* [Tasks]:
1) In the text on Corunastylis tepperi, which genera are said to have held Corunastylis species over time?
2) Reproduce the part of the text on Corunastylis tepperi that opens with the words "Originally many species" and closes with "time of year.".

* [Document]:
------------------------------------------------------------
This little orchid is rarely encountered, not because of its size (as it is easily seen in its rather sparse environment), but that there are few orchid enthusiasts wandering around in remote regions looking for them. The reason for this is there are very few orchids or any plants in bloom during April/May when this plant flowers, consequently very few people bother looking for them, preferring to spend their time more profitably by botanising during spring when orchids and other flowering plants are in abundance.

The distribution of Corunastylis tepperi in WA is from Corrigin to Eyre, then sparsely recorded through SA to finish in western Victoria, where surprisingly there are a number of records. It would appear that Alexander Beauglehole is responsible for most of these Victorian discoveries, as he was a Western District farmer who devoted much of his life to collecting plants throughout that State. He did this in order to plot their distribution in a 1 degree Latitude x 1.5 degrees Longitude grid system labelled A-Z, which remains in use today as a general guide, although with GPS and computer recordings of individual colonies, a more precise distribution system has developed.

There are around 50 Corunastylis species, but only Corunastylis tepperi is found in WA, with the highest number being in NSW and Victoria, although also found in Tasmania and Queensland, plus also recorded from New Zealand and New Caledonia. In the Esperance region it can sometimes be encountered around saltlakes, particularly under eucalypts, growing through the fallen bark and leaf-litter, so being a little green orchid against a dark brown background it is not difficult to spot, you just need to be there.

Originally many species of Corunastylis were placed in Prasophyllum, but these orchids were later transferred to Genoplesium and in 2002 to Corunastylis due to root and floral differences. However some authorities do not recognise the latter transfer, so these plants may still remain in Genoplesium although the species names remain the same.

Interestingly, in the rather open and often barren areas around saltlakes (see habitat photos above), Corunastylis tepperi releases a fruity perfume to attract small pollinating flies. But it is not alone in doing so, as many small white flowered heath species like Leucopogon are doing the same thing in neighbouring habitats, which combined would be a very powerful drawcard for local insects at this time of year.
------------------------------------------------------------
Picture-based spatial questions:
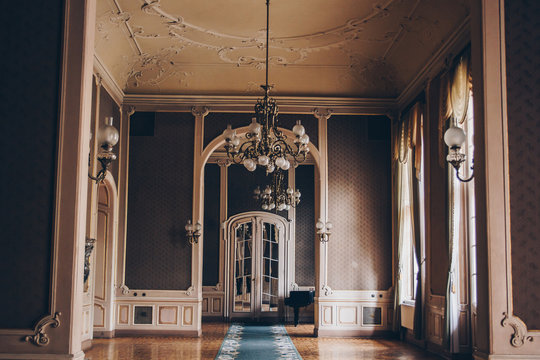
Find the location of a particular element. The image size is (540, 360). doors with windows is located at coordinates (252, 253), (267, 250).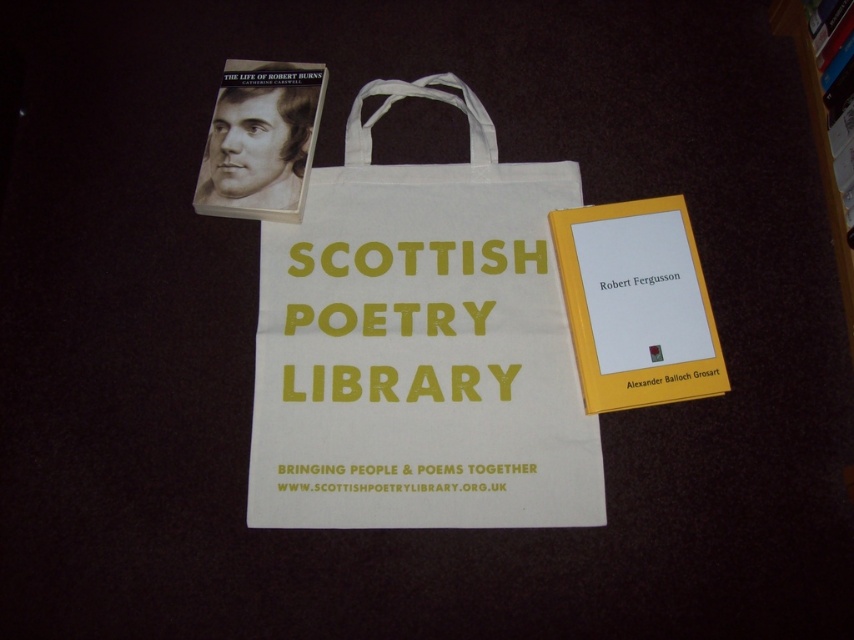
Question: Is yellow paper text at center to the left of wooden bookshelf at upper right from the viewer's perspective?

Choices:
 (A) yes
 (B) no

Answer: (A)

Question: Which object appears closest to the camera in this image?

Choices:
 (A) yellow hardcover book at center
 (B) white cotton tote bag at center
 (C) wooden bookshelf at upper right

Answer: (B)

Question: Can you confirm if yellow hardcover book at center is wider than yellow printed text at center?

Choices:
 (A) no
 (B) yes

Answer: (A)

Question: Which point is closer to the camera?

Choices:
 (A) (528, 266)
 (B) (695, 330)
 (C) (496, 412)

Answer: (B)

Question: Can you confirm if matte paper book at upper left is positioned below wooden bookshelf at upper right?

Choices:
 (A) no
 (B) yes

Answer: (A)

Question: Which point is farther to the camera?

Choices:
 (A) (835, 90)
 (B) (832, 212)
 (C) (524, 440)

Answer: (B)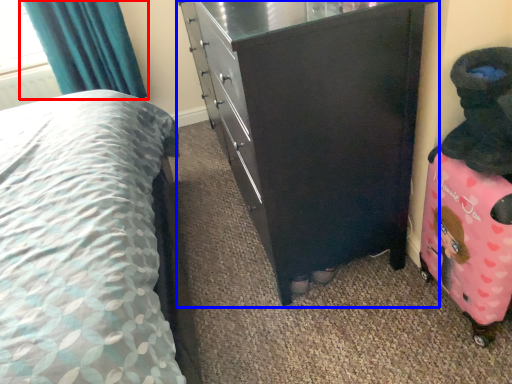
Question: Which object is closer to the camera taking this photo, curtain (highlighted by a red box) or chest of drawers (highlighted by a blue box)?

Choices:
 (A) curtain
 (B) chest of drawers

Answer: (B)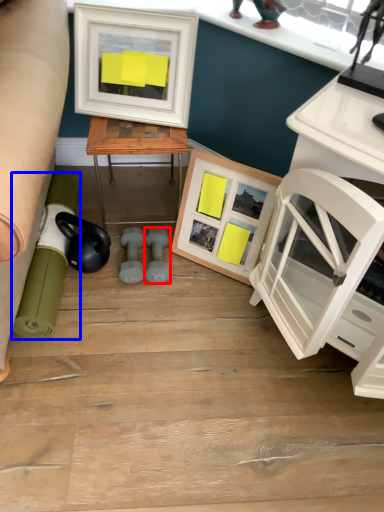
Question: Which point is closer to the camera, dumbbell (highlighted by a red box) or rolling pin (highlighted by a blue box)?

Choices:
 (A) dumbbell
 (B) rolling pin

Answer: (B)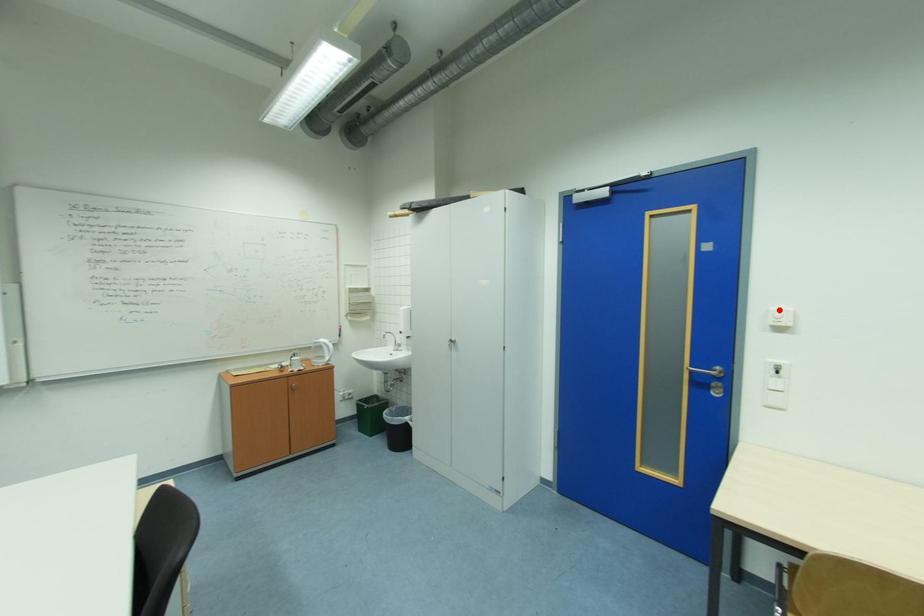
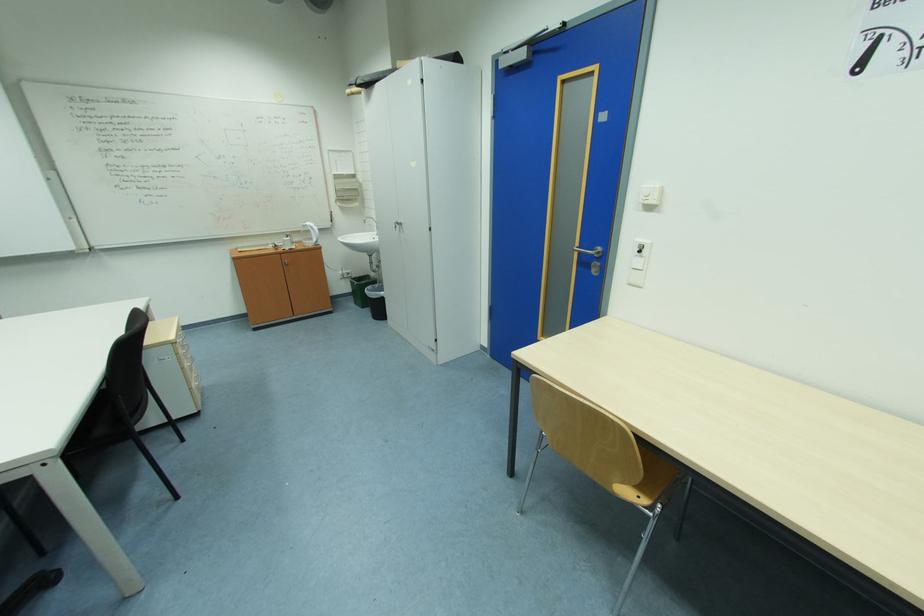
In the second image, find the point that corresponds to the highlighted location in the first image.

(650, 187)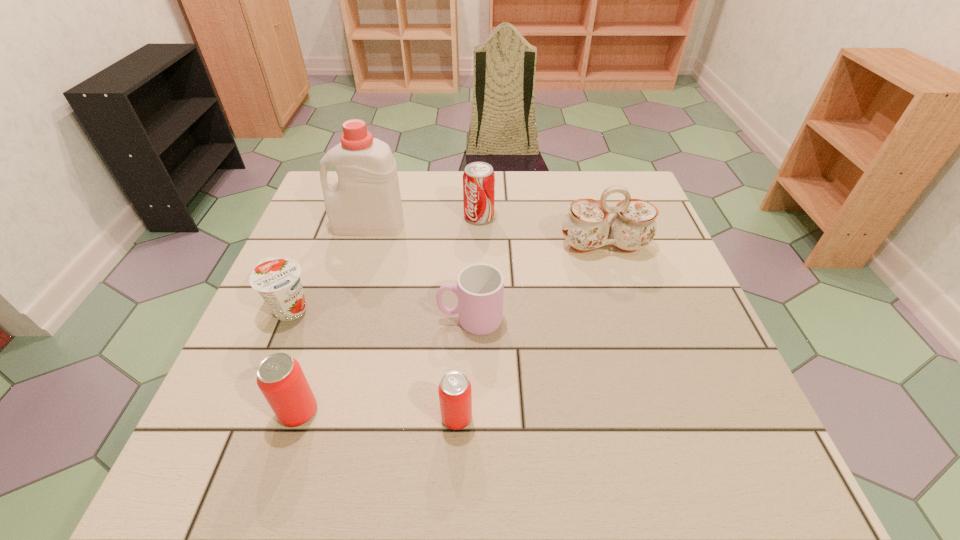
You are a GUI agent. You are given a task and a screenshot of the screen. Output one action in this format:
    pyautogui.click(x=<x>, y=<y>)
    Task: Click on the taller beer can
    
    Given the screenshot: What is the action you would take?
    280,378

What are the coordinates of `the right beer can` in the screenshot? It's located at (455, 396).

Locate an element on the screen. This screenshot has width=960, height=540. chinaware is located at coordinates (586, 226).

The image size is (960, 540). I want to click on the tallest object, so click(366, 201).

At what (x,y) coordinates should I click in order to perform the action: click on soda can. Please return your answer as a coordinate pair (x, y). The image size is (960, 540). Looking at the image, I should click on (478, 178).

Where is `cup`? Image resolution: width=960 pixels, height=540 pixels. cup is located at coordinates (480, 287).

Where is `yogurt`? This screenshot has width=960, height=540. yogurt is located at coordinates (277, 280).

The image size is (960, 540). Find the location of `free space located on the back of the taller beer can`. free space located on the back of the taller beer can is located at coordinates (346, 266).

Identify the location of free space located 0.140m on the right of the shorter beer can. (552, 417).

You are a GUI agent. You are given a task and a screenshot of the screen. Output one action in this format:
    pyautogui.click(x=<x>, y=<y>)
    Task: Click on the free spot located by the handle of the rightmost object
    The width and height of the screenshot is (960, 540).
    Given the screenshot: What is the action you would take?
    (636, 347)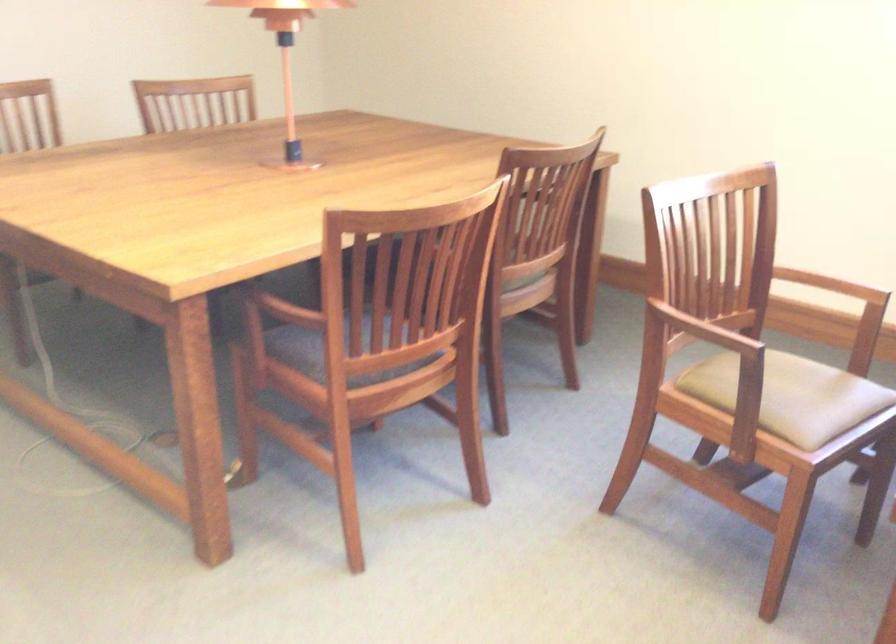
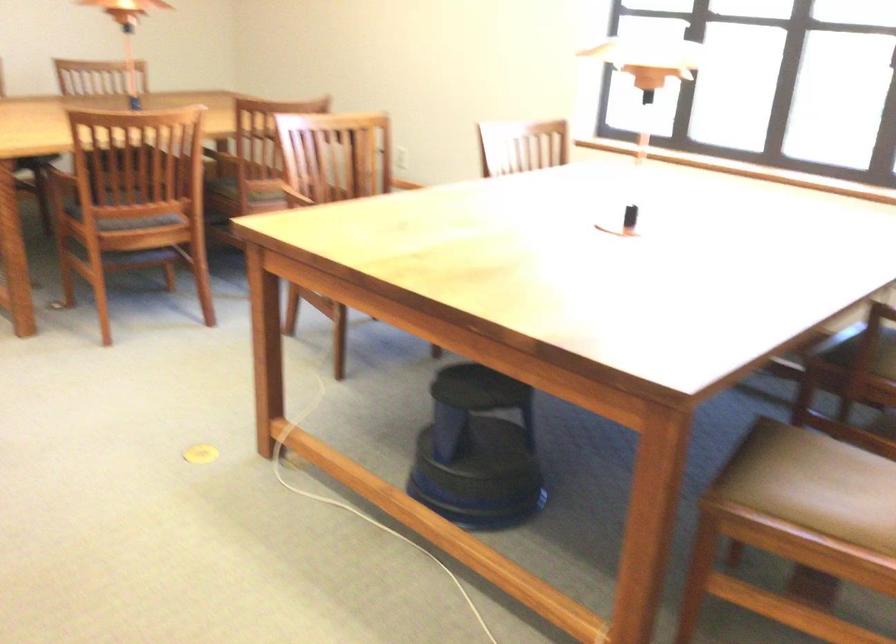
In the second image, find the point that corresponds to pixel 651 308 in the first image.

(303, 194)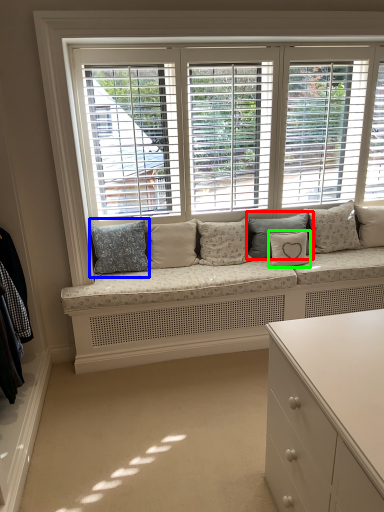
Question: Based on their relative distances, which object is nearer to pillow (highlighted by a red box)? Choose from pillow (highlighted by a blue box) and pillow (highlighted by a green box).

Choices:
 (A) pillow
 (B) pillow

Answer: (B)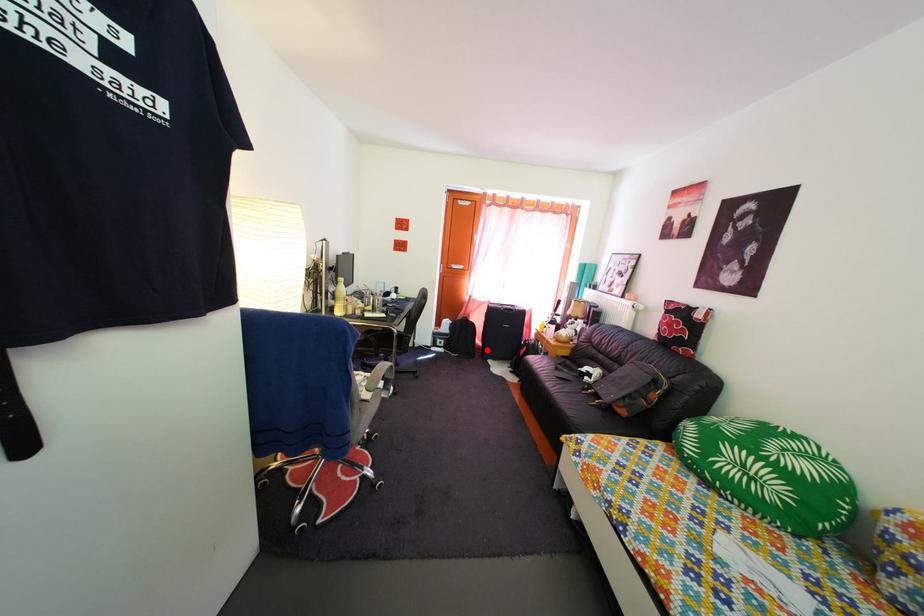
------------------------------------------------------------
* [Answer list]:
1) Prasophyllum, Genoplesium, Corunastylis

2)
Originally many species of Corunastylis were placed in Prasophyllum, but these orchids were later transferred to Genoplesium and in 2002 to Corunastylis due to root and floral differences. However some authorities do not recognise the latter transfer, so these plants may still remain in Genoplesium although the species names remain the same.

Interestingly, in the rather open and often barren areas around saltlakes (see habitat photos above), Corunastylis tepperi releases a fruity perfume to attract small pollinating flies. But it is not alone in doing so, as many small white flowered heath species like Leucopogon are doing the same thing in neighbouring habitats, which combined would be a very powerful drawcard for local insects at this time of year.